ASSIGNMENT: From the data below, please reproduce exactly everything from the line that contains "ring pip: (387, 211)" down to the line that contains "pinky dip: (488, 181)", with both ends included.

GIVEN DATA:
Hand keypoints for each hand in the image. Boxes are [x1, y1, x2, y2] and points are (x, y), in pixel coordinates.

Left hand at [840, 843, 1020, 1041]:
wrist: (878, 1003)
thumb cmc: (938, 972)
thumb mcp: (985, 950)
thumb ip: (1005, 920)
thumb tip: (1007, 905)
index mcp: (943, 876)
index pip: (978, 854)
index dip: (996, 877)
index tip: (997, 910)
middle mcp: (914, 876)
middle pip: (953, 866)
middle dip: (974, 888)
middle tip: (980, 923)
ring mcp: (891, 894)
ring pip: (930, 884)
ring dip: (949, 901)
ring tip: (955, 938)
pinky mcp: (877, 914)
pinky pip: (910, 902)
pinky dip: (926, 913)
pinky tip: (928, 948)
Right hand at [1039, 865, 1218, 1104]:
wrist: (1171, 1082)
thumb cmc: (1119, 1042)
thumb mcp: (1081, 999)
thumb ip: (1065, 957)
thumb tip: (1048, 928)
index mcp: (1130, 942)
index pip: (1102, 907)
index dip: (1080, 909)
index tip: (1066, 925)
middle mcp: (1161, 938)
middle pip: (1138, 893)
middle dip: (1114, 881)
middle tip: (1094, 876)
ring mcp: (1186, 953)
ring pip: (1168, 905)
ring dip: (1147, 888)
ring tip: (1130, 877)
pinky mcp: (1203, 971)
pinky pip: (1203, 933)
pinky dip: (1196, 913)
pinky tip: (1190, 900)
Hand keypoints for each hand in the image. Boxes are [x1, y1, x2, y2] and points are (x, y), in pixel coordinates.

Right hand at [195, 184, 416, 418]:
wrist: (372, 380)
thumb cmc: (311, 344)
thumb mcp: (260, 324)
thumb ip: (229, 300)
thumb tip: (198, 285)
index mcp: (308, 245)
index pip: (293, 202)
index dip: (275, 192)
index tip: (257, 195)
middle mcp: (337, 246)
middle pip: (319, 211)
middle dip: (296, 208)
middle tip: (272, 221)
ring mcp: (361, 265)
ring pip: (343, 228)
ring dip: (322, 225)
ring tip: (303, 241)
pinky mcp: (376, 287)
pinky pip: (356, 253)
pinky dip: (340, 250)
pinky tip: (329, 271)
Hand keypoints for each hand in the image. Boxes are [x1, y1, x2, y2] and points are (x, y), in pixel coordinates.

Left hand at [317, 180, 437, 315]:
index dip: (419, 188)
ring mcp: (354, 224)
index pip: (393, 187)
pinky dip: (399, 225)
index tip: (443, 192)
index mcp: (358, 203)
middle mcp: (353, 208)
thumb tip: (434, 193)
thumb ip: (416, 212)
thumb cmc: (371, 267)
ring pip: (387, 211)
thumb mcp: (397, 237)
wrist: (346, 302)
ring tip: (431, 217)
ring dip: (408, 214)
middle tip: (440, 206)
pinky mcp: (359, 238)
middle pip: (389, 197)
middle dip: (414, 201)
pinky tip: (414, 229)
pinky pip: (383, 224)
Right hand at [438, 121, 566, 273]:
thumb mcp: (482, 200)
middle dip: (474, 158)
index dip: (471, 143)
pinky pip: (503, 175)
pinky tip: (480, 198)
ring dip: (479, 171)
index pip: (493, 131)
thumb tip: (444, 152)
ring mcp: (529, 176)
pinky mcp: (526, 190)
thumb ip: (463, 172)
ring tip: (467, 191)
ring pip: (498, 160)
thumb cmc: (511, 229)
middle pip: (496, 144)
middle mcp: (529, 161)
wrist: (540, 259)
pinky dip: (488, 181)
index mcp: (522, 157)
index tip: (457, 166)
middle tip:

SOLUTION:
ring pip: (387, 211)
thumb mcp: (397, 237)
wrist: (346, 302)
ring tip: (431, 217)
ring dip: (408, 214)
middle tip: (440, 206)
pinky mcp: (359, 238)
middle pip: (389, 197)
middle dip: (414, 201)
pinky tip: (414, 229)
pinky pip: (383, 224)
Right hand at [438, 121, 566, 273]:
thumb mcp: (482, 200)
middle dip: (474, 158)
index dip: (471, 143)
pinky pip: (503, 175)
pinky tip: (480, 198)
ring dip: (479, 171)
index pip: (493, 131)
thumb tip: (444, 152)
ring mcp: (529, 176)
pinky mcp: (526, 190)
thumb ip: (463, 172)
ring tip: (467, 191)
ring pip: (498, 160)
thumb cmc: (511, 229)
middle pip: (496, 144)
middle mcp: (529, 161)
wrist: (540, 259)
pinky dip: (488, 181)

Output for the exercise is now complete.